How many lines in the rows below contain the string "item"? Reply with the number alone.

══════════

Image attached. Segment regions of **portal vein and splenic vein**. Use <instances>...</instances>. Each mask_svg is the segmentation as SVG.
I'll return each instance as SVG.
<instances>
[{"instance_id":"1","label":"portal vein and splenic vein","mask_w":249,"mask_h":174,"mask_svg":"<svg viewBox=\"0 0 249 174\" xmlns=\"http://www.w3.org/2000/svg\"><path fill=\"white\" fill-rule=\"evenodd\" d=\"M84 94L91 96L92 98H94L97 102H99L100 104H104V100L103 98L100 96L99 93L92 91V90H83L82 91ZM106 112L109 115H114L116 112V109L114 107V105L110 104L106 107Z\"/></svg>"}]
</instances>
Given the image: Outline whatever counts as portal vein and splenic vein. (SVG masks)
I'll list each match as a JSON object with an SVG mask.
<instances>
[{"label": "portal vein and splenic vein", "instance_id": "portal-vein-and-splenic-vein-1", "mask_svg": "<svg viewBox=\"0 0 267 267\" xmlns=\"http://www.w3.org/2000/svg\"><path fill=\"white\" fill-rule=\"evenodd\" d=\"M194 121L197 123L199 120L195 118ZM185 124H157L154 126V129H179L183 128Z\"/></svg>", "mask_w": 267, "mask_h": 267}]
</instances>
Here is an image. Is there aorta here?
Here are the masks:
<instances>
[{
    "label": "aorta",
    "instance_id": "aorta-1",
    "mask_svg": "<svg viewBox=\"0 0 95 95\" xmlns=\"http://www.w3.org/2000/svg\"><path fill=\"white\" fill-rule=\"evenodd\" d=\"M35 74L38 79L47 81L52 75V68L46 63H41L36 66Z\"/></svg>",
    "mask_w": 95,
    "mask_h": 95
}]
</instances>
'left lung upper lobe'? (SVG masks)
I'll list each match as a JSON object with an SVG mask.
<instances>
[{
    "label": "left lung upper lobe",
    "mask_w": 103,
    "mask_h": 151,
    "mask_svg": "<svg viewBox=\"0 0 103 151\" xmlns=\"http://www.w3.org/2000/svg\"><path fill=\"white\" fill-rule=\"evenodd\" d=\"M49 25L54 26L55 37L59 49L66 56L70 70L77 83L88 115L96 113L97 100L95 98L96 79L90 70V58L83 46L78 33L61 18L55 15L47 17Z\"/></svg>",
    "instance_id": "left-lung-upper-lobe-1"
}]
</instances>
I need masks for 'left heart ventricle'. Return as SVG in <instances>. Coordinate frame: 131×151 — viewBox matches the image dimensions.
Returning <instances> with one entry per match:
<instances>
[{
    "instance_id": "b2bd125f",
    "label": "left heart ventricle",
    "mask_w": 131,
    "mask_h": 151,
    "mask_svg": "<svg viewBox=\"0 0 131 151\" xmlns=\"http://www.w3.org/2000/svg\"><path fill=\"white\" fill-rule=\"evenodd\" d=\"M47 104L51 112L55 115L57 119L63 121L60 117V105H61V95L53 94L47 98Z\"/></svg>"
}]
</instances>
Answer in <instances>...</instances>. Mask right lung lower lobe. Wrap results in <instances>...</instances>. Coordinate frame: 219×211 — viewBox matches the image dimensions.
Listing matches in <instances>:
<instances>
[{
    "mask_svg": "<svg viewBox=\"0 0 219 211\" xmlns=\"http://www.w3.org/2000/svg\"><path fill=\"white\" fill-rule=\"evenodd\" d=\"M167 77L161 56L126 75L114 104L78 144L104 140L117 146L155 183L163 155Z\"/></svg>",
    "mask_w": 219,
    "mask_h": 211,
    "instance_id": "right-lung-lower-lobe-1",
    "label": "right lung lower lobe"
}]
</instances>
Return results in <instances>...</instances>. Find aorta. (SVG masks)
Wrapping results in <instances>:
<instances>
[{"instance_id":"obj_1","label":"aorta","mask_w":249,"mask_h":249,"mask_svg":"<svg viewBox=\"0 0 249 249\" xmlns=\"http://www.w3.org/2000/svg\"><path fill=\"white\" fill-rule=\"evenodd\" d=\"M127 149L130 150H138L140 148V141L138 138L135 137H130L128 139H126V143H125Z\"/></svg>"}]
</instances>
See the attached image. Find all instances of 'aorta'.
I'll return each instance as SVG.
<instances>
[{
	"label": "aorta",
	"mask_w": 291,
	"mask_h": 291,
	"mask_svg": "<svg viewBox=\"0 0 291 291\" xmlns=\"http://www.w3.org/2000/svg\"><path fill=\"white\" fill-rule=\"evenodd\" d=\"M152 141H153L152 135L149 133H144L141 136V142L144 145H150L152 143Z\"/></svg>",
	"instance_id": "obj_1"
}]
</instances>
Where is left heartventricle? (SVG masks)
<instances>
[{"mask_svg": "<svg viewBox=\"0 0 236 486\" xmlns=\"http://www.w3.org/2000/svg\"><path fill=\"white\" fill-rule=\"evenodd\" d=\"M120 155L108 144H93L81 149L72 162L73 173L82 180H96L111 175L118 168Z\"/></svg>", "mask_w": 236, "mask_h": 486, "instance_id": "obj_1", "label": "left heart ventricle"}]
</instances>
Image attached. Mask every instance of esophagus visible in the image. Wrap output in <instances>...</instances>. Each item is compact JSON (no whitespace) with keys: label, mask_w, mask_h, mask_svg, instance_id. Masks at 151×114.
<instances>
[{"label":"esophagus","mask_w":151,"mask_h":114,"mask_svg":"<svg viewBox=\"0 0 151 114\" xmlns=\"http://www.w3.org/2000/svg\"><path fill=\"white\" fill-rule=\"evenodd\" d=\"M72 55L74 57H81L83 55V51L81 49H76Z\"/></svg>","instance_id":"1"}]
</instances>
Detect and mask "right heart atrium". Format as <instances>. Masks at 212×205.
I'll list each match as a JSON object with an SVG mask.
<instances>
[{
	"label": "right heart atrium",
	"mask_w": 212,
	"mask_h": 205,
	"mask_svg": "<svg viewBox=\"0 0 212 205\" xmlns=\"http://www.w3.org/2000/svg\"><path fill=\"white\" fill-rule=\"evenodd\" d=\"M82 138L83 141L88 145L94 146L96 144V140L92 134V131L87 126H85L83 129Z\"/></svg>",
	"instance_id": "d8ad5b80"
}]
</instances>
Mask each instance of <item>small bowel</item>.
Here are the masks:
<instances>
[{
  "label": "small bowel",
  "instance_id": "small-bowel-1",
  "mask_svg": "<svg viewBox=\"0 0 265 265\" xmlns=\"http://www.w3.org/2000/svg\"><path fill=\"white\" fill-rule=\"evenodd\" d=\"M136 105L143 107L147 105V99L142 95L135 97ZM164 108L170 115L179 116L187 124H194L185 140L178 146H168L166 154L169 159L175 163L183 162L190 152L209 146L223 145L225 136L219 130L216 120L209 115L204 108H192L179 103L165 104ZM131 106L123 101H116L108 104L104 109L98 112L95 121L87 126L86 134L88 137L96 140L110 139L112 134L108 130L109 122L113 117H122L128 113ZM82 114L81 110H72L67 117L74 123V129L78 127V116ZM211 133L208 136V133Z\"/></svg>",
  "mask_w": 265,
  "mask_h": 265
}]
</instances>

══════════

▶ **RESPONSE TO THE EXERCISE**
2